Brève note de chronique. En 1981, Andy Warhol et Christopher Makos décidèrent de réinterpréter Rrose Sélavy, le célèbre portrait que Marcel Duchamp avait commandé à Man Ray en se travestissant – une œuvre présente dans ma collection. Et encore une fois, puisque les coïncidences n’existent pas, Christopher avait été l’assistant de Man Ray à Paris et, dans son livre White Trash publié en 1977, il reproduisait le passeport du grand surréaliste. Notre passeport pour voyager à travers l’Histoire – notre propre histoire aussi, la plus intime – est, lui, le visage blanc de Warhol, tel un Kabuki, encadré par l’une des sept perruques féminines et l’unique perruque masculine, que Christopher avait achetées chez Jean Louis sur la 57th Street. La séance – 349 images réparties en seize planches-contacts – eut lieu à la Factory, la dernière, au 860 Broadway, Union Square. Aujourd’hui, dans ce qui ne peut être qualifié que de profanation au regard du caractère sacré du lieu, elle abrite une enseigne Pecto, une boutique pour chiens et chats. Je parle de lieu sacré parce qu’au fond du studio où Warhol peignait, contre l’un des murs drapé d’un fond blanc, s’opère une transformation profonde, initiatique – à vrai dire sacrée –. De cette métamorphose, Warhol nous laisse contempler les extrêmes : le visage d’une femme et le corps d’un homme, vêtu de la garde-robe classique d’Andy – chemise blanche boutonnée, cravate à carreaux, jean, bottes de cow-boy. Halston, le célèbre créateur de mode, avait proposé une robe du soir : jupe, dentelle, décolleté. Warhol refusa. Ce n’était pas l’effet drag qu’il recherchait – pas une caricature, mais une altération, un processus, un devenir. Ce n’est pas un hasard si la série s’intitule Altered Image.

Le maquillage nécessita deux heures : un fond de teint épais, théâtral, laiteux sur la peau de Warhol, qui, selon Makos, était déjà d’une luminosité éclatante.

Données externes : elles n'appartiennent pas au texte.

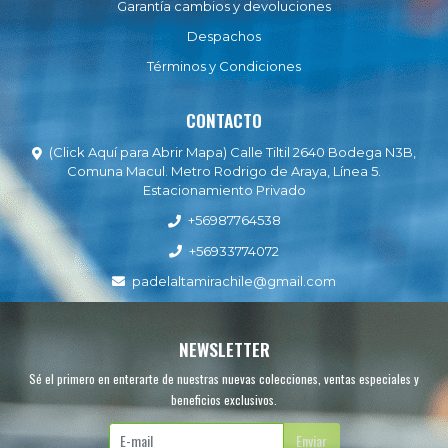
Garantía cambios y devoluciones
Despachos
Términos y Condiciones
CONTACTO
(Click Aquí para Abrir Mapa) Calle Tiltil 2640 Bodega N3B,
Comuna Macul. Metro Rodrigo de Araya, Línea 5.
Estacionamiento Privado
+56987764538
+56933774072
padelaltamirachile@gmail.com
NEWSLETTER
Sé el primero en enterarte de nuestras nuevas colecciones, ventas especiales y
beneficios exclusivos.
Enviar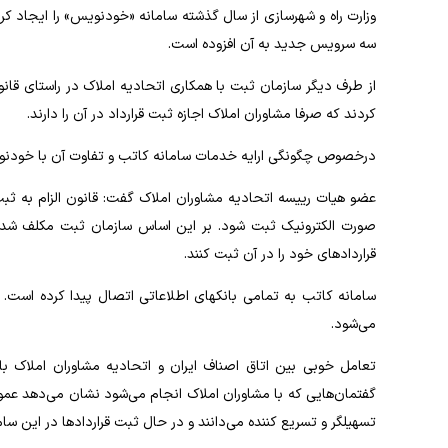
وزارت راه و شهرسازی از سال گذشته سامانه «خودنویس» را ایجاد کرده 
سه سرویس جدید به آن افزوده است.
از طرف دیگر سازمان ثبت با همکاری اتحادیه املاک در راستای قانو
کردند که صرفا مشاوران املاک اجازه ثبت قرارداد در آن را دارند.
درخصوص چگونگی ارایه خدمات سامانه کاتب و تفاوت آن با خودنوی
عضو هیات رییسه اتحادیه مشاوران املاک گفت: قانون الزام به 
صورت الکترونیک ثبت شود. بر این اساس سازمان ثبت مکلف شد سام
قراردادهای خود را در آن ثبت کنند.
سامانه کاتب به تمامی بانکهای اطلاعاتی اتصال پیدا کرده است. الب
می‌شود.
تعامل خوبی بین اتاق اصناف ایران و اتحادیه مشاوران املاک ب
گفتمان‌هایی که با مشاوران املاک انجام می‌شود نشان می‌دهد عموم
تسهیلگر و تسریع کننده می‌دانند و در حال ثبت قراردادها در این سام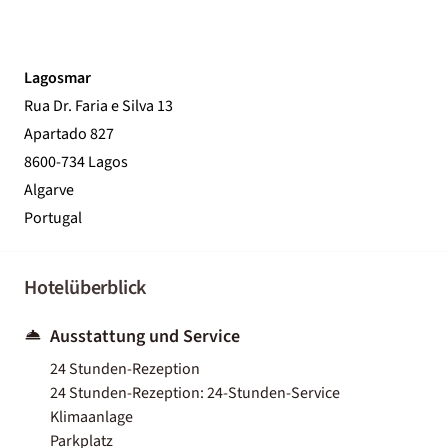
Lagosmar
Rua Dr. Faria e Silva 13
Apartado 827
8600-734 Lagos
Algarve
Portugal
Hotelüberblick
Ausstattung und Service
24 Stunden-Rezeption
24 Stunden-Rezeption: 24-Stunden-Service
Klimaanlage
Parkplatz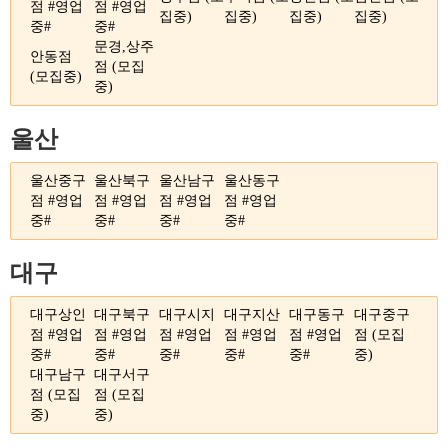
점 #영업
점 #영업
집중)
집중)
집중)
집중)
중#
중#
문경,상주
안동점
점 (모집
(모집중)
중)
울산
울산중구
울산북구
울산남구
울산동구
점 #영업
점 #영업
점 #영업
점 #영업
중#
중#
중#
중#
대구
대구상인
대구북구
대구시지
대구지산
대구동구
대구중구
점 #영업
점 #영업
점 #영업
점 #영업
점 #영업
점 (모집
중#
중#
중#
중#
중#
중)
대구남구
대구서구
점 (모집
점 (모집
중)
중)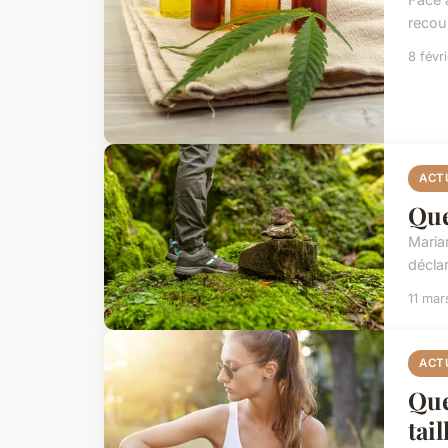
recou
8 févr
ACT
Que
Maria
déclar
11 mar
ACT
Que
tail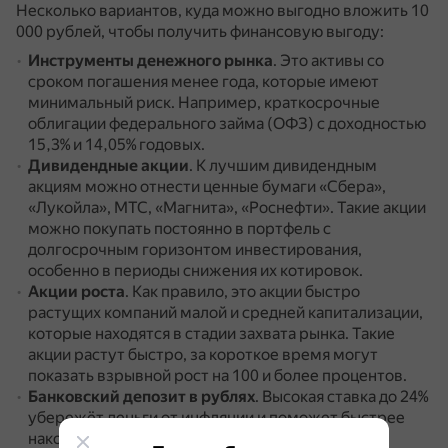
Несколько вариантов, куда можно выгодно вложить 10
000 рублей, чтобы получить финансовую выгоду:
Инструменты денежного рынка
.
Это активы со
сроком погашения менее года, которые имеют
минимальный риск.
Например, краткосрочные
облигации федерального займа (ОФЗ) с доходностью
15,3% и 14,05% годовых.
Дивидендные акции
.
К лучшим дивидендным
акциям можно отнести ценные бумаги «Сбера»,
«Лукойла», МТС, «Магнита», «Роснефти».
Такие акции
можно покупать постоянно в портфель с
долгосрочным горизонтом инвестирования,
особенно в периоды снижения их котировок.
Акции роста
.
Как правило, это акции быстро
растущих компаний малой и средней капитализации,
которые находятся в стадии захвата рынка.
Такие
акции растут быстро, за короткое время могут
показать взрывной рост на 100 и более процентов.
Банковский депозит в рублях
.
Высокая ставка до 24%
убережёт деньги от инфляции и поможет быстрее
накопить на крупные покупки.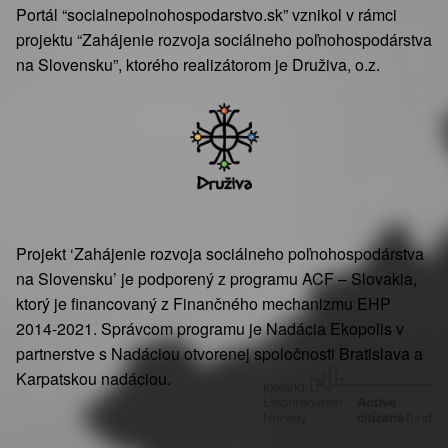
Portál “socialnepolnohospodarstvo.sk” vznikol v rámci
projektu “Zahájenie rozvoja sociálneho poľnohospodárstva
na Slovensku”, ktorého realizátorom je Druživa, o.z.
Projekt ‘Zahájenie rozvoja sociálneho poľnohospodárstva
na Slovensku’ je podporený z programu ACF – Slovakia,
ktorý je financovaný z Finančného mechanizmu EHP
2014-2021. Správcom programu je Nadácia Ekopolis v
partnerstve s Nadáciou otvorenej spoločnosti Bratislava a
Karpatskou nadáciou.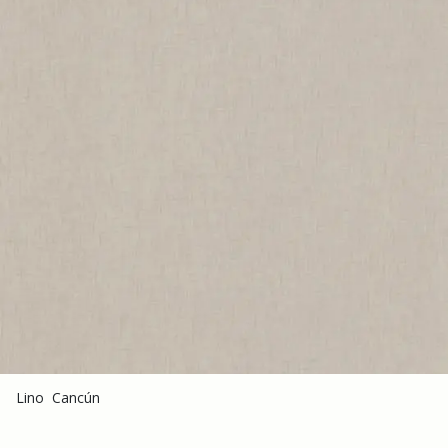
Lino Cancún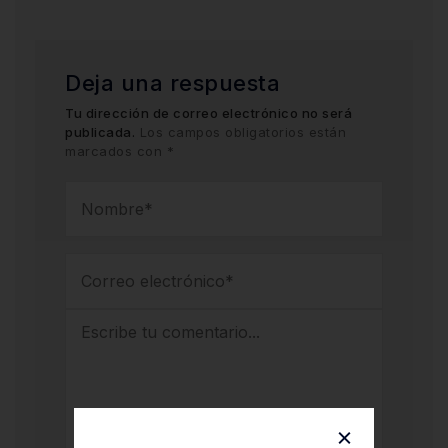
Deja una respuesta
Tu dirección de correo electrónico no será
publicada.
Los campos obligatorios están
marcados con
*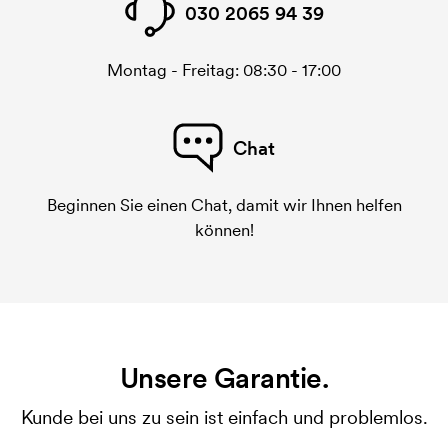
030 2065 94 39
Montag - Freitag: 08:30 - 17:00
Chat
Beginnen Sie einen Chat, damit wir Ihnen helfen
können!
Unsere Garantie.
Kunde bei uns zu sein ist einfach und problemlos.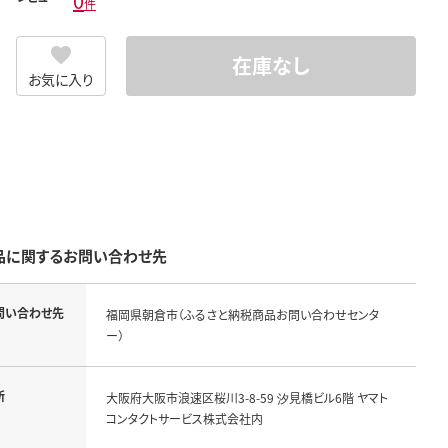
0
件
在庫なし
お気に入り
品に関するお問い合わせ先
問い合わせ先
福岡県朝倉市（ふるさと納税商品お問い合わせセンタ
ー）
所
大阪府大阪市浪速区桜川3-8-59 汐見橋ビル6階 ヤマト
コンタクトサービス株式会社内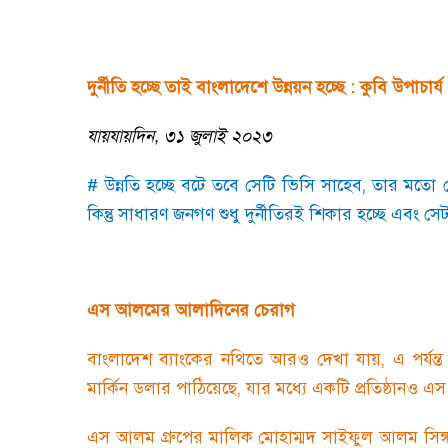
দুর্নীতি হচ্ছে তাই বাংলাদেশে উন্নয়ন হচ্ছে : কুবি উপাচার্য
যায়যায়দিন
,
৩১ জুলাই ২০২৩
# উন্নতি হচ্ছে বটে তবে সেটি ভিসি সাহেব
,
তার মতো ল
কিন্তু সাধারণ জনগণ শুধু দুর্নীতিরই শিকার হচ্ছে এবং 
এস আলমের আলাদিনের চেরাগ
বাংলাদেশ ব্যাংকের নথিতে আরও দেখা যায়
,
এ পর্যন
মার্কিন ডলার পাঠিয়েছে
,
যার মধ্যে একটি প্রতিষ্ঠানও
এস আলম গ্রুপের মালিক মোহাম্মদ সাইফুল আলম সিঙ্গাপ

Puis, lentement, comme une image reposant au fond marin de notre esprit, l’altération féminine de Warhol commença à prendre forme et à remonter à la surface : d’abord les yeux, naturellement bleus et fortement soulignés ; puis les sourcils, couverts et redessinés ; et enfin la bouche, écarlate même si nous ne la voyons pas. Au passage, le maquilleur qui transforma Warhol était le même que celui qui maquillait les riches clients commandant ses portraits très coûteux. Là encore, une altération : se transformer en l’argent que garantit la célébrité d’un grand artiste, devenir une marchandise d’échange. Mais je n’échangerais mon Warhol – le Warhol qui m’a fait découvrir les « multiples » en moi – contre personne.